Taking over one of the top oil jobs would never be easy, but for Shell CEO Ben van Beurden announcing a drop in earning for his company was likely difficult. It’s never a good sign for the global economy when energy companies are seeing earnings decline.
The Wall Street Journal’s Justin Scheck had this story about the announcement:
The steep costs of oil and gas development from Canada to Kazakhstan, sometimes with little to show for the giant investments, came back to haunt Shell on Friday when it announced its first profit warning in 10 years.
The Anglo-Dutch company said it now expects fourth-quarter earnings of $2.2 billion, down about 70% from $7.3 billion a year earlier. Full-year earnings are expected to total about $16.8 billion, down from $27.2 billion in 2012. “Our 2013 performance was not what I expect from Shell,” said Mr. van Beurden, who took over as Shell’s CEO just three weeks ago.
The bad news is the latest sign of profit pressure squeezing the world’s largest oil firms, including Shell, Chevron Corp. and Exxon Mobil Corp. All of them invested heavily on remote projects in places like deep water, frozen tundra and mountainous jungles. A surge in development costs and flat oil prices have made it harder to justify the costs of such projects, and the industry’s giants arrived late to the shale boom in North America, overpaying for assets.
Shell, the world’s second-largest publicly traded oil company by output, has been an especially big spender for the past decade. Shell estimated that its net capital-spending costs hit $44.3 billion in 2013, up nearly 50% from 2012.
But some of the company’s investments are struggling. Shell owns a stake in a Kazakh oil field that has cost more than $30 billion and is more than eight years overdue. Shell wrote down by more than $2 billion last year the value of its shale assets in North America. Sea ice and an oil-rig crash hurt an Arctic exploration project after an investment of more than $4 billion.
The New York Times Stanley Reed reported that many investors and analysts were surprised by the news:
“We’re a bit shellshocked this morning after this profit warning, which is highly unusual for an integrated oil company,” analysts at Sanford C. Bernstein in London wrote in a research note.
Analysts had expected $4.9 billion in adjusted earnings for the quarter, according to Bloomberg News. Shell also took a $700 million impairment write-down.
Shell’s shares fell more than 4 percent as markets opened in London, though they recovered some ground and closed the day down 0.9 percent.
Mr. van Beurden, who was head of refining at Shell when he took over the top job at the beginning of the year from Peter Voser, who has retired, seems to have inherited a situation that has grown more difficult since his promotion was announced last year.
Neill Morton, an Investec analyst, wrote in a note that “Shell has broken with its recent custom of disappointing on earnings day.

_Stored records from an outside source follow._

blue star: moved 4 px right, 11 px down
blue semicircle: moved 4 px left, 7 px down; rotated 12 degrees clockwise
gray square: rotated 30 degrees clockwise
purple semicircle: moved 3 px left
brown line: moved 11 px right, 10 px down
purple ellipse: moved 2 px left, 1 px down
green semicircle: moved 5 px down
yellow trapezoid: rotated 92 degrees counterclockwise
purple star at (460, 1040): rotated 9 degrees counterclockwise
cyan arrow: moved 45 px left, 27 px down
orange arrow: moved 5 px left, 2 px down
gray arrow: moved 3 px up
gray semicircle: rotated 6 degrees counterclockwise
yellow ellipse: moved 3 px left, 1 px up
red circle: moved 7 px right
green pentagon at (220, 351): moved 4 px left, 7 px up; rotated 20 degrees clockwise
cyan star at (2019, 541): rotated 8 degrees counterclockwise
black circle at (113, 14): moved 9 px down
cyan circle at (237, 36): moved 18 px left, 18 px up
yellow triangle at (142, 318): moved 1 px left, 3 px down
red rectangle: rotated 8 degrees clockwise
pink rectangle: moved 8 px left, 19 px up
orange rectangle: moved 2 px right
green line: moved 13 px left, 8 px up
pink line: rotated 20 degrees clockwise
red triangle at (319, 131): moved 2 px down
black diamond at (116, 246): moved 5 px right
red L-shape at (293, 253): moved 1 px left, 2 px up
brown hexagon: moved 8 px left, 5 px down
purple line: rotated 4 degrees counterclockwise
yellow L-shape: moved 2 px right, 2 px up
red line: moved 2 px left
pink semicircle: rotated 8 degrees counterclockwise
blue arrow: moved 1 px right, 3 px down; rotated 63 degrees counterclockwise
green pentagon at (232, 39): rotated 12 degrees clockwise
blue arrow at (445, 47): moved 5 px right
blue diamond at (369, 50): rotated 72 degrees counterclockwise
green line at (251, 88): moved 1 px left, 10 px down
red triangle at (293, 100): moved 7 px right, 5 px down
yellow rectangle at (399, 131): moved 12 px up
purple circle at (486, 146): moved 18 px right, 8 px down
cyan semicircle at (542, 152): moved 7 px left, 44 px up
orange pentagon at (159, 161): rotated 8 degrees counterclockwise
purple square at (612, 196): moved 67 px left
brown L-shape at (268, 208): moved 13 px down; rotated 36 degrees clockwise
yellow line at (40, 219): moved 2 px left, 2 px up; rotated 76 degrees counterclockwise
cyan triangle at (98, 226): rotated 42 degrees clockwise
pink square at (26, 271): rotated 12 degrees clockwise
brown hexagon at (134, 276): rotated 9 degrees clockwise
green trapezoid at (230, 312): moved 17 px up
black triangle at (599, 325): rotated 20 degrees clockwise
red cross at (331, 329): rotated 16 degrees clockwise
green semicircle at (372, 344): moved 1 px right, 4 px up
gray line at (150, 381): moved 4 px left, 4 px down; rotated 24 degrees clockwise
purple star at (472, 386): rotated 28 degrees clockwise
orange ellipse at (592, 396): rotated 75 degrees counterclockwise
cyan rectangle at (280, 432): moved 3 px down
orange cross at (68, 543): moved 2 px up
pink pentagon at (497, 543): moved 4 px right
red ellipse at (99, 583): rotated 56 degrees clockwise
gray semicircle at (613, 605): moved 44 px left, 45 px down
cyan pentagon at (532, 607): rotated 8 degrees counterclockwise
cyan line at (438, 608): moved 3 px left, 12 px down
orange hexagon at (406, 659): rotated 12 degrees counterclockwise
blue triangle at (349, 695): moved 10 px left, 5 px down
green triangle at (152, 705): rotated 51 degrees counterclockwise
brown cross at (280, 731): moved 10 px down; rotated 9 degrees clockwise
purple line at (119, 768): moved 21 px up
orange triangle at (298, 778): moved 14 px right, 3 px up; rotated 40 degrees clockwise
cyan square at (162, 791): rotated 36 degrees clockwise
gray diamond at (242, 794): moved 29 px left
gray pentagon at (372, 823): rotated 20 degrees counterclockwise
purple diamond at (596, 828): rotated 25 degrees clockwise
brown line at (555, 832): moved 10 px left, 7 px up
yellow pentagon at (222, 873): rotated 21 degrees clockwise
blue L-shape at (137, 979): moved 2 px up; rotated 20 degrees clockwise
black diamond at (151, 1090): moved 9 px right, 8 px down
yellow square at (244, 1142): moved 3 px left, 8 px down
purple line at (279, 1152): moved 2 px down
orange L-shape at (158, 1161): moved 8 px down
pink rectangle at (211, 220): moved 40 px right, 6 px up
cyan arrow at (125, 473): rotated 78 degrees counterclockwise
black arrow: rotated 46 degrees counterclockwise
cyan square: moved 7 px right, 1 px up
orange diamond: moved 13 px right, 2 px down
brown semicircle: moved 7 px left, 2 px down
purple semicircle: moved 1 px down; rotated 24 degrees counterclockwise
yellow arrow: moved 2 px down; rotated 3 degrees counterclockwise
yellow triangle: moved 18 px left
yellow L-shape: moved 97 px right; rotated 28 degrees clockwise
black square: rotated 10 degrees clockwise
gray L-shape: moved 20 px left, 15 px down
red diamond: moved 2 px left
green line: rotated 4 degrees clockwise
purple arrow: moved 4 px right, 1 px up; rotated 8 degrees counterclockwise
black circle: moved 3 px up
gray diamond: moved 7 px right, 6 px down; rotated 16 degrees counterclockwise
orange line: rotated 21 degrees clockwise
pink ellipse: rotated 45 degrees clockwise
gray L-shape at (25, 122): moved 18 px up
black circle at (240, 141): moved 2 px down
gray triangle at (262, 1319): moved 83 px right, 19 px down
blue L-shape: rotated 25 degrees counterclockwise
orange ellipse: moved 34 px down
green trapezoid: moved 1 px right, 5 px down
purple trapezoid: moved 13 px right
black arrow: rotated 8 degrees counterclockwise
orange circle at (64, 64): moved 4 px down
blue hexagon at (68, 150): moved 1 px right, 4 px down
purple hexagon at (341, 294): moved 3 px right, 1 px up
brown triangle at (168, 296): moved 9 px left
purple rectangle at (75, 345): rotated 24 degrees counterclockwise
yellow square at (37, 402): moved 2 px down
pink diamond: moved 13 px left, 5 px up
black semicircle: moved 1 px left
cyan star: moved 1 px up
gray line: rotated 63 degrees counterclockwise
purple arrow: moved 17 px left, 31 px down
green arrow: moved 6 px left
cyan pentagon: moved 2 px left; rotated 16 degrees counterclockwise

It is now dishing up the bad news ahead of time.”
Mr. van Beurden said that “our focus will be on improving Shell’s financial results” and “achieving capital efficiency.”
Improving the finances is important, but some believe that management should focus on itself, according to a CNBC story:
Ishaq Siddiqi, a market strategist at London-based broker ETX Capital said it was worrying news from an oil major which is clearly suffering from management’s inability to get on top concerns regarding capital discipline.
“This is unlikely to change this year leaving markets worried about the group’s outlook,” he said in a morning note.
“Shell is not an isolated case however, as weak industry conditions for downstream oil are likely to hit sector peers too. For Shell itself, management must now implement more aggressive targets for group strategy in order to turn a page and improve capital efficiency which would go some way in improving operational performance.”
Shell said that a high level of maintenance activity during the last quarter affected high value oil and gas production volumes. A weak Australian dollar also hit earnings. It added that its Upstream Americas unit continued to incur a loss and the security situation for its Nigeria operation continued to remain challenging. Upstream oil operations search for and recover crude oil and natural gas, whilst downstream production processes the materials collected during the upstream stage.
The New York Times pointed out that it takes years to develop an oil field or other operation and make it profitable:
The company has now reported three straight quarters of disappointing earnings, and it may be tough for a new chief to turn things around quickly. The oil industry is a long-term business and it takes years to develop oil fields and other installations that, which, once completed, usually operate for decades.
The disappointing earnings “won’t just stop because of a new guy” at the helm, said Oswald Clint, an analyst at Sanford C. Bernstein, in an interview by telephone on Friday.
Obviously putting a new CEO in place doesn’t change past performance, but it will determine if the company is able to turn around its recent investments. But in the short-term it looks like van Beurden will have some explaining to do.